За полвека песня не стареет,
Навсегда нам в дружбе с нею быть,
Ведь никто на свете не умеет
Лучше нас смеяться и любить.
Сущая белиберда, ты согласен? Но ведь брали же! Вот что значит идеологический дух времени.
Инструментальные пьесы я продавал в Министерство культуры, песни сбагривал в вокальный отдел 'Москонцерта' как репертуар Мондрус. Платили скромно - по 50-70 рублей, но за месяц набегала приличная сумма.
Был такой поэт Леонид Куксо, бывший клоун. Если ты помнишь, Борис, песню на его стихи пел Утесов: 'Растаяла Одесса за кормою, флотилия снялася с якорей...' Мы с ним тоже родили несколько песен: он - на мою музыку, я на его стихи. Занятно было... Как-то Куксо сказал: 'У меня есть еще одна кормушка - цирк'. Познакомил с одной дамочкой, а та сразу пристроила меня к какой-то акробатической паре - я им музыку писал для номера. Выступали они часто, и мне долго шли авторские.

□ □ □ □

**Задания**
• A. Кратко ответьте на вопросы по отрывку о песнях:
(i) В какое ведомство продавались инструментальные пьесы?
(ii) Сколько платили за одну вещь?
(iii) Кем раньше был Леонид Куксо?
• B. Подхватите, пожалуйста, отрывок о песнях и допишите продолжение, начиная сразу после его последнего предложения.
Листинг — самостоятельный материал, с отрывком о песнях он не связан.

□ □ □ □

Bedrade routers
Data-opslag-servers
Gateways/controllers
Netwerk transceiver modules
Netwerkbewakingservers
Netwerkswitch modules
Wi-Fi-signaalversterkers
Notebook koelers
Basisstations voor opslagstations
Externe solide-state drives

□ □ □ □

**Ожидаемые ответы**
• A.
(i) В Министерство культуры.
(ii) По 50–70 рублей.
(iii) Клоуном.

• B.
Мою 'Формулу вечности' ('Ты и я') пел Кобзон, еще что-то заимствовал Эмиль Горовец. Ноты я ксерокопировал в каком-то НИИ. В общем, пока впереди ничего не светило, мы настраивались на сермяжную, рутинную работу, приспосабливалась к началу застойной эпохи. Мы были абсолютно комфортны в отношениях с Системой, и к нам нельзя было подкопаться, как к Синявскому и Даниэлю.
Впрочем, именно в этот период мы записали два настоящих шлягера, по которым, собственно, и узнают Мондрус даже спустя тридцать лет,- 'Синий лен' и 'Озерный край'.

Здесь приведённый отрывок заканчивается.